**Assignment**: Would you transcribe exactly the lines from the one containing "right elbow: (93, 394)" to the last line of the data below, both ends included, but none of the pictures?

[Records for processing Boundary: Start]

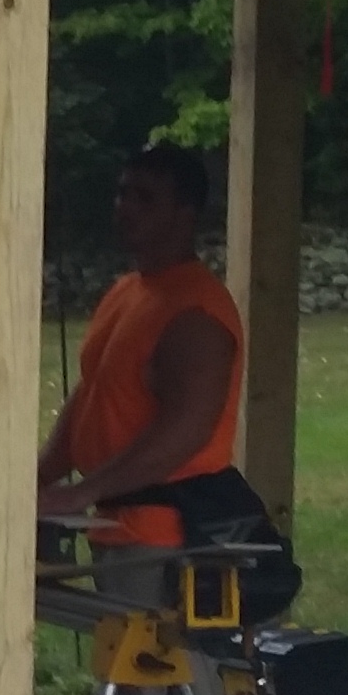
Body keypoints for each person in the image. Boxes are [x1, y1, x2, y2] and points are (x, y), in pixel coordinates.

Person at [42, 142, 300, 622]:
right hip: (115, 529)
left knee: (161, 686)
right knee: (127, 687)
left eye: (145, 198)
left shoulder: (196, 313)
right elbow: (93, 394)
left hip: (166, 541)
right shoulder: (127, 291)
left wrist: (82, 491)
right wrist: (36, 479)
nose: (125, 209)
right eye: (122, 194)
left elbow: (185, 432)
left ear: (186, 213)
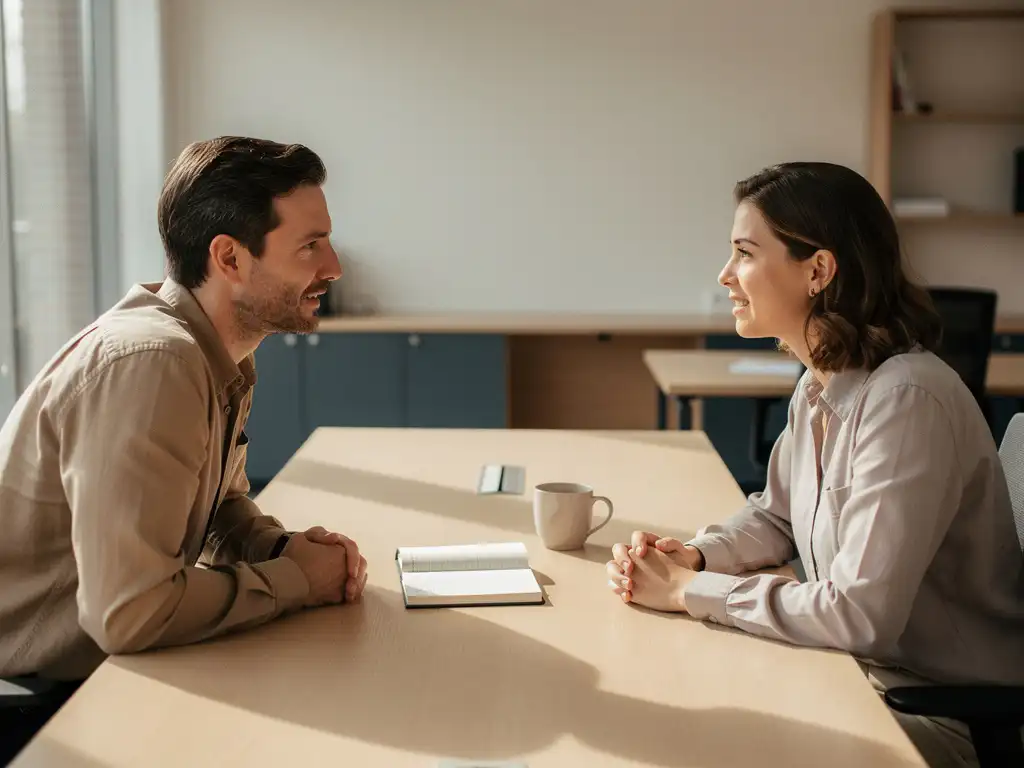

[Records for processing Boundary: End]

**Solution below**:
right elbow: (93, 394)
left hip: (166, 541)
right shoulder: (127, 291)
left wrist: (82, 491)
right wrist: (36, 479)
nose: (125, 209)
right eye: (122, 194)
left elbow: (185, 432)
left ear: (186, 213)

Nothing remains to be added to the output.